▶ [TEXTE]
Du Belloy, dont Chazet et Lafortelle font le héros de leur pièce avec Piron, n'a pas de rapport avec Raynouard, l'auteur des Templiers de 1805. Né en 1727, mort en 1775, il est comédien et auteur de théâtre. Pour devenir comédien, il a renoncé à son nom, Pierre-Laurent Buriette, et s'est fait appeler Dormont de Belloy. Sa pièce la plus connue est le Siège de Calais, une tragédie nationale (il affirme un peu vite être l'inventeur du genre). Il s'y fait, à travers l'exaltation du sacrifice des bourgeois de Calais, le chantre du patriotisme français, face aux philosophes volontiers citoyens du monde. La pièce de Du Belloy a été jouée 63 fois à la Comédie Française, de 1765 à 1814 (données de la base Lagrange de la Comédie Française).
Alexis Piron (1689-1773) est surtout resté comme un auteur d'épigrammes qui lui valurent bien des ennemis, mais il a aussi écrit pour le théâtre, notamment la comédie de la Métromanie (1738), un grand succès, puisque, d'après la base Lagrange de la Comédie Française, elle y a été jouée 370 fois de 1738 à 1893.

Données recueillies
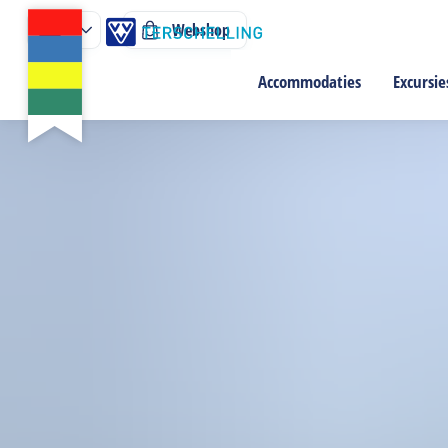
Webshop
Accommodaties
Excursie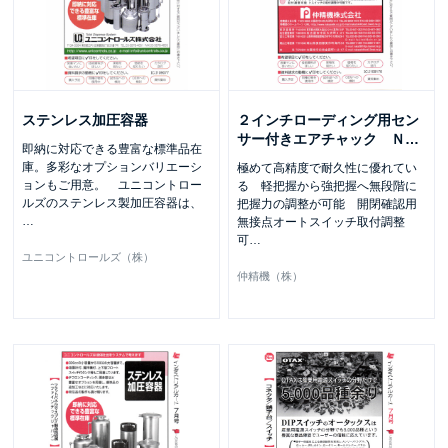
ステンレス加圧容器
２インチローディング用セン
サー付きエアチャック Ｎ
…
即納に対応できる豊富な標準品在
庫。多彩なオプションバリエーシ
極めて高精度で耐久性に優れてい
ョンもご用意。 ユニコントロー
る 軽把握から強把握へ無段階に
ルズのステンレス製加圧容器は、
把握力の調整が可能 開閉確認用
…
無接点オートスイッチ取付調整
可
…
ユニコントロールズ（株）
仲精機（株）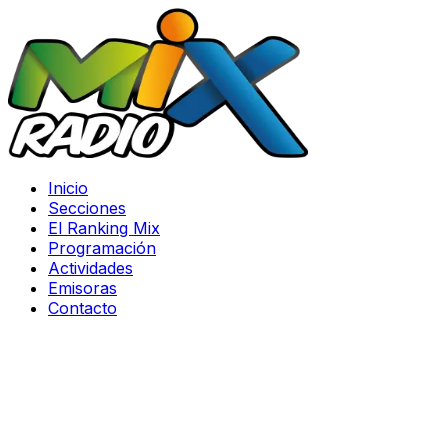
Inicio
Secciones
El Ranking Mix
Programación
Actividades
Emisoras
Contacto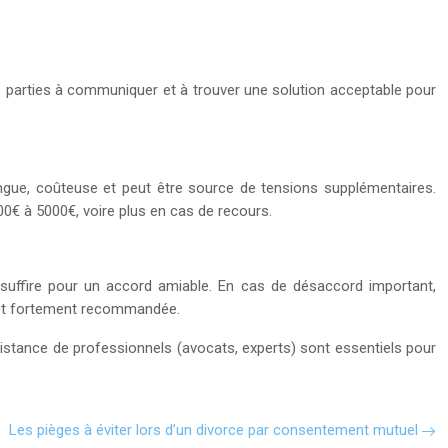
les parties à communiquer et à trouver une solution acceptable pour
 longue, coûteuse et peut être source de tensions supplémentaires.
00€ à 5000€, voire plus en cas de recours.
 suffire pour un accord amiable. En cas de désaccord important,
t est fortement recommandée.
istance de professionnels (avocats, experts) sont essentiels pour
Les pièges à éviter lors d’un divorce par consentement mutuel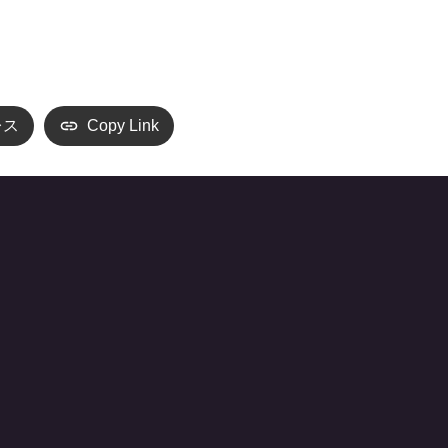
レス
Copy Link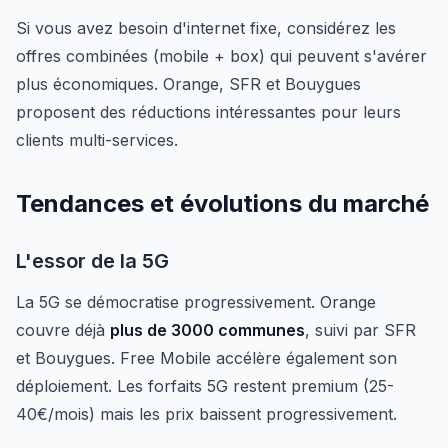
Si vous avez besoin d'internet fixe, considérez les
offres combinées (mobile + box) qui peuvent s'avérer
plus économiques. Orange, SFR et Bouygues
proposent des réductions intéressantes pour leurs
clients multi-services.
Tendances et évolutions du marché
L'essor de la 5G
La 5G se démocratise progressivement. Orange
couvre déjà
plus de 3000 communes
, suivi par SFR
et Bouygues. Free Mobile accélère également son
déploiement. Les forfaits 5G restent premium (25-
40€/mois) mais les prix baissent progressivement.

▶ [CONSIGNE DE L'EXERCICE] Restituez mot pour mot, s'il vous plaît, le passage du texte sur Du Belloy et Piron qui commence aux mots « Du Belloy, dont » et se termine après « la Comédie Française). ».

▶ [RÉPONSE ATTENDUE]
Du Belloy, dont Chazet et Lafortelle font le héros de leur pièce avec Piron, n'a pas de rapport avec Raynouard, l'auteur des Templiers de 1805. Né en 1727, mort en 1775, il est comédien et auteur de théâtre. Pour devenir comédien, il a renoncé à son nom, Pierre-Laurent Buriette, et s'est fait appeler Dormont de Belloy. Sa pièce la plus connue est le Siège de Calais, une tragédie nationale (il affirme un peu vite être l'inventeur du genre). Il s'y fait, à travers l'exaltation du sacrifice des bourgeois de Calais, le chantre du patriotisme français, face aux philosophes volontiers citoyens du monde. La pièce de Du Belloy a été jouée 63 fois à la Comédie Française, de 1765 à 1814 (données de la base Lagrange de la Comédie Française).